▸ Excerpt to read
Below is the sample APT CONFIG FILE ,consist of 3 Engines where 2 of them used as Compute Nodes and 1Engine is used as Conductor Node only. Conductor Node Starts the Job.
If requirement is not to use main engine as Compute Node and use it only to start the jobs (Conductor Node) then do not
include the conductor in the default pool (the represented by ""). Below
you will notice that the conductor is assigned to a pool called
"conductor" (this name is used just as an example but it could have been
any name), but it doesn't include the default pool "". You will also
notice all other nodes contain only the default pool "". With this
change the conductor node starts the job but all Section leaders and
other processes run on the remote nodes.
{
node "node0"
{
fastname "Engine01"
pools "conductor"
resource disk "/opt/IBM/InformationServer/Server/Datasets/node0" {pools "conductor"}
resource scratchdisk "/opt/IBM/InformationServer/Server/Scratch/node0" {pools ""}
}
node "node1"
{
fastname "Engine02"
pools ""
resource disk "/opt/IBM/InformationServer/Server/Datasets/node1" {pools ""}
resource scratchdisk "/opt/IBM/InformationServer/Server/Scratch/node1" {pools ""}
}
node "node2"

▸ Problems to solve
1/ Answer these questions about the APT configuration file text:
(a) How many engines make up the sample configuration file?
(b) To which pool is the conductor node assigned?
(c) What fastname is given for node "node1"?
2/ Please retype the lines in the records from the line holding "ザ・キュアーのベストソング" through the line holding "essential Billie Eilish songs)", inclusive.

▸ Given entries
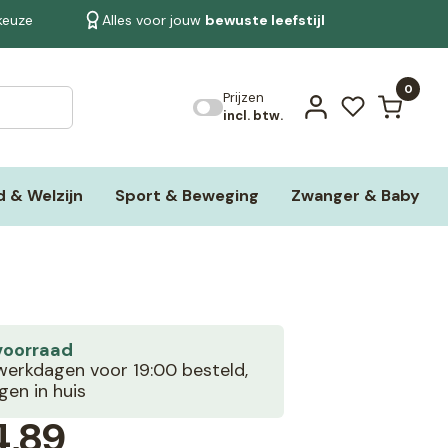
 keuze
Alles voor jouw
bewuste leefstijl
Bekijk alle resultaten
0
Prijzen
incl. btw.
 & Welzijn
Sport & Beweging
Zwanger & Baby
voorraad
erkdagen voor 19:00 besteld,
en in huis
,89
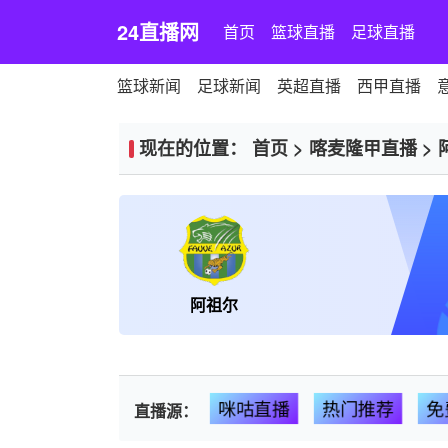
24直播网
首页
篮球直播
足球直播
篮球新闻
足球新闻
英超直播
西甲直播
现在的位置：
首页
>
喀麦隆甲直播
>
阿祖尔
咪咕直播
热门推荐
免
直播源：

==

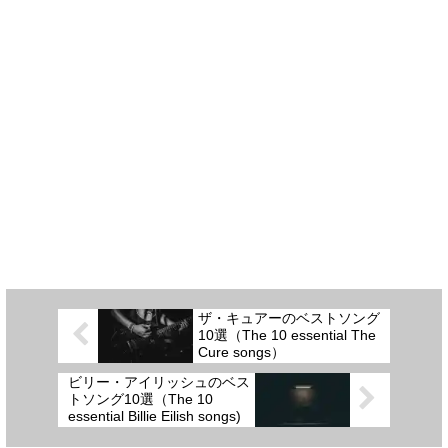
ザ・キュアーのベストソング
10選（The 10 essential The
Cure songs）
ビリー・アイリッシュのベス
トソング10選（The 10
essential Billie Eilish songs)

▸ Task results
1/
(a) Three engines.
(b) The pool called "conductor".
(c) Engine02.

2/
ザ・キュアーのベストソング
10選（The 10 essential The
Cure songs）
ビリー・アイリッシュのベス
トソング10選（The 10
essential Billie Eilish songs)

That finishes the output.